Солдат – существо нетерпеливое и грубое. Сугубо мужское общение делает его решительным и жестким. Ему не свойственно сентиментальное отношение к женщине. «Пришел, увидел, победил!» – и все. И концы в воду, или точнее – в пушку!
Но с Метелкиным было совсем по-другому. Он снова почувствовал себя школьником, спрятавшимся с одноклассницей под скрипучей деревянной лестницей, которая была в его бондарской школе. Под этой лестницей находились все принадлежности для уборки. Там переростки-школяры со своими подругами, забыв обо всем на свете, путаясь в паутине, опрокидывая гремучее железо под ноги, по-щенячьи тыкались носами друг в друга, пока уборщица, разбуженная громыханием ведер, добрейшая тетя Паша, охаживая шваброй, не выгоняла парочки из этой дыры прямо под убойный взгляд директора.
Однажды попался и Метелкин. Не знал Иван, как отнеслись к их затее родители одноклассницы, но после того случая она, забыв все обещания, перестала замечать его и всякий раз сторонилась, боязливо оглядываясь, если они оставались одни.
Метелкина же перевели в параллельный класс с последующим предупреждением об исключении из школы.
«Убью сукина сына!» – коротко сказал отец на педсовете, предупредив тем самым долгие разбирательства по поводу аморального поведения сына.
Теперь, осторожничая, как бы не накатили командиры, Метелкин стоял в неподобающей солдату нерешительности, соображая, что же ему делать дальше?
Теплый пальчик ее руки нежно скользнул по губам бойца и остановился на полпути. Иван забыл обо всем на свете, даже об уставе воинской службы.
По-деревенски, как это делают парни на тамбовщине, он расстегнул тугие пуговицы кителя, снял его и накинул на плечи прильнувшей к нему Христе – немке, быть может, дочери фашиста, карателя, эсэсовца!
Китель советского солдата-освободителя пришелся ей впору, и погоны артиллериста со скрещенными пушечками плотно лежали на ее покатых плечах.
Руки сами, как будто они делали это каждый день, мяли, щупали и тискали эту полуправду, это существо из другого, параллельного мира.

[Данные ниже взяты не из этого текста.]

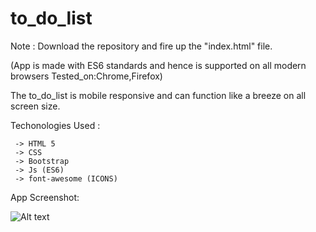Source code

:  

# to_do_list

Note : Download the repository and fire up the "index.html" file.

(App is made with ES6 standards and hence is supported on all modern browsers Tested_on:Chrome,Firefox)

The to_do_list is mobile responsive and can function like a breeze on all screen size.

Techonologies Used :

     -> HTML 5
     -> CSS
     -> Bootstrap
     -> Js (ES6)
     -> font-awesome (ICONS)

App Screenshot:

![Alt text](https://github.com/divyankkarolia97/to_do_list/blob/master/Screenshot.PNG "Screenshot")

Ладонь скользила по груди, задевая твердые окатыши сосков, язык жадно искал их, ныряя в бархатистую прохладу кожи, в лощину, в цезуру междугрудья.
Что он делает?!
Рука, просунутая за жесткий поясок шотландской юбки, стала гибкой, как змея, и скользнула ниже. Пальцы, путаясь в завязках и тесемках, мяли податливое и нежное. Дыхание неровное от одышки, как у скалолазов на восхождении, – вот она, вершина! Еще один бросок тела, и ты там, на самой верхотуре.
Еще чуть-чуть. Еще… Еще…
Музыка обрывается, и резкий голос старшины бьет по обнаженным перепонкам: «Батарея! На выход! Строиться!»
Все…
Иван лихорадочно срывает с плеч ничего не понимающей юной немки свой мундир. Тугая жесть пуговиц режет пальцы. Передернув бляху ремня, которая оказалась на боку, он только махнул рукой и выскочил на улицу, где уже в две развернутые шеренги стояли товарищи, бойко отзываясь на перекличку: «Я! Я! Я!»